Na ontvangst wordt de certificaataanvraag geïmporteerd in de CAFL63 CA-database:
Daarna moet het verzoek worden afgewezen of goedgekeurd. Om een verzoek in overweging te nemen, moet u het selecteren, met de rechtermuisknop klikken en 'Beslissing nemen' selecteren in het vervolgkeuzemenu:
De besluitvormingsprocedure zelf is absoluut transparant:
Een certificaat wordt op dezelfde manier uitgegeven, alleen het menu-item heet “Certificaat uitgeven”:
Om het uitgegeven certificaat te bekijken, kunt u het contextmenu gebruiken of eenvoudigweg dubbelklikken op de overeenkomstige regel:
Nu kan de inhoud zowel via openssl (tabblad OpenSSL-tekst) als de ingebouwde viewer van de CAFL63-applicatie (tabblad Certificaattekst) worden bekeken. In het laatste geval kunt u via het contextmenu het certificaat in tekstvorm kopiëren, eerst naar het klembord en vervolgens naar een bestand.
Hier moet worden opgemerkt wat er is veranderd in CAFL63 vergeleken met de eerste versie? Wat betreft bezichtigingscertificaten hebben wij dit al opgemerkt. Ook is het mogelijk geworden om een groep objecten (certificaten, aanvragen, CRL's) te selecteren en deze in paging-modus te bekijken (de knop “Bekijk geselecteerde...”).

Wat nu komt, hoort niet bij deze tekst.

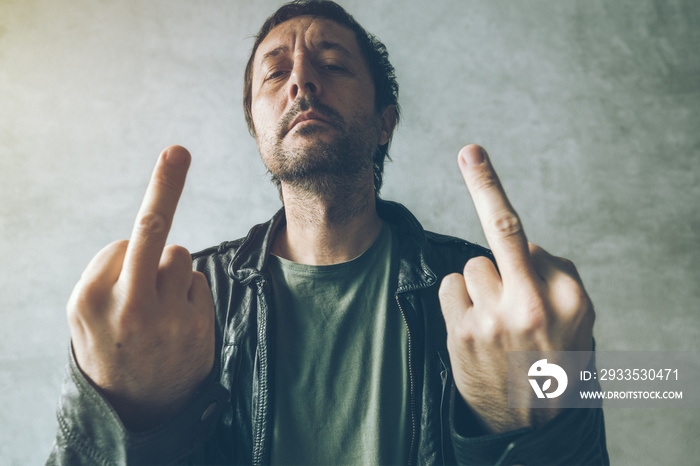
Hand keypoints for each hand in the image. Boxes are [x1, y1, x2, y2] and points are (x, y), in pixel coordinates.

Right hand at [67, 146, 214, 430]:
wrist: (139, 409)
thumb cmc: (111, 350)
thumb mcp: (86, 318)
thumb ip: (106, 274)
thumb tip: (145, 238)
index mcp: (90, 298)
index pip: (123, 243)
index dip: (132, 252)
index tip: (158, 192)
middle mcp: (128, 304)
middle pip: (152, 229)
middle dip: (165, 185)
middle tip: (176, 151)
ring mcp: (167, 315)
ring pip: (181, 255)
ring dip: (173, 271)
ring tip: (160, 311)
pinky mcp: (198, 324)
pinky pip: (199, 280)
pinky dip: (190, 292)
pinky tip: (178, 324)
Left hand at [438, 145, 594, 433]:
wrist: (526, 420)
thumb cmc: (553, 358)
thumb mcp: (579, 321)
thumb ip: (557, 277)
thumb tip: (528, 245)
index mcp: (569, 297)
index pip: (528, 238)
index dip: (494, 196)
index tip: (473, 156)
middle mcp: (532, 305)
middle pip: (500, 232)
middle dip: (485, 185)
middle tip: (470, 152)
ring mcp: (494, 319)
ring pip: (473, 266)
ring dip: (481, 284)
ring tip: (496, 317)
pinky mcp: (463, 332)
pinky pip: (452, 287)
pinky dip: (460, 299)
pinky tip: (476, 325)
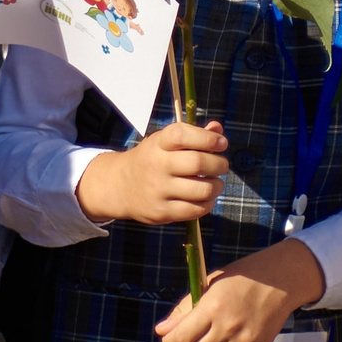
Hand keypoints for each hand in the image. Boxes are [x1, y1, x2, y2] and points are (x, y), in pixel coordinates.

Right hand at [75, 121, 228, 224]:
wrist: (120, 186)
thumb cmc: (152, 160)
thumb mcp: (165, 142)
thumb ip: (193, 134)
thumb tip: (218, 129)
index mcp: (158, 144)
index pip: (183, 134)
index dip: (208, 138)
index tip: (221, 143)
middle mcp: (156, 165)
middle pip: (198, 162)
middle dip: (219, 164)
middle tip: (222, 165)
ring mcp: (158, 190)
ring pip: (202, 189)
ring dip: (217, 186)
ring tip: (215, 183)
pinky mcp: (162, 212)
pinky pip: (196, 209)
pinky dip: (208, 203)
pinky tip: (205, 197)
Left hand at [154, 238, 325, 341]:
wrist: (279, 281)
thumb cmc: (239, 278)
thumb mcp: (208, 284)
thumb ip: (183, 309)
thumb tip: (161, 331)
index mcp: (212, 307)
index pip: (180, 339)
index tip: (170, 338)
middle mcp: (228, 327)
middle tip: (194, 335)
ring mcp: (244, 341)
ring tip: (210, 341)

Waarschijnlijk het belangrijkste is dat het project gratis beschikbaar is op
Vergeleken met de vorige versie van de CAFL63-applicatie is niet alleen de interface zelf veranderd, maar zijn er, zoals reeds opgemerkt, ook nieuwe functies toegevoegd. Zo is de pagina met de applicatiebeschrijving opnieuw ontworpen en zijn er directe links naar downloaddistributies toegevoegd:
Velen hebben gevraagd en vragen nog steeds waar ze GOST openssl kunnen krijgen. Traditioneel geef ik
Maar nu bevatten de distributiekits een testversie van openssl met Russische cryptografie.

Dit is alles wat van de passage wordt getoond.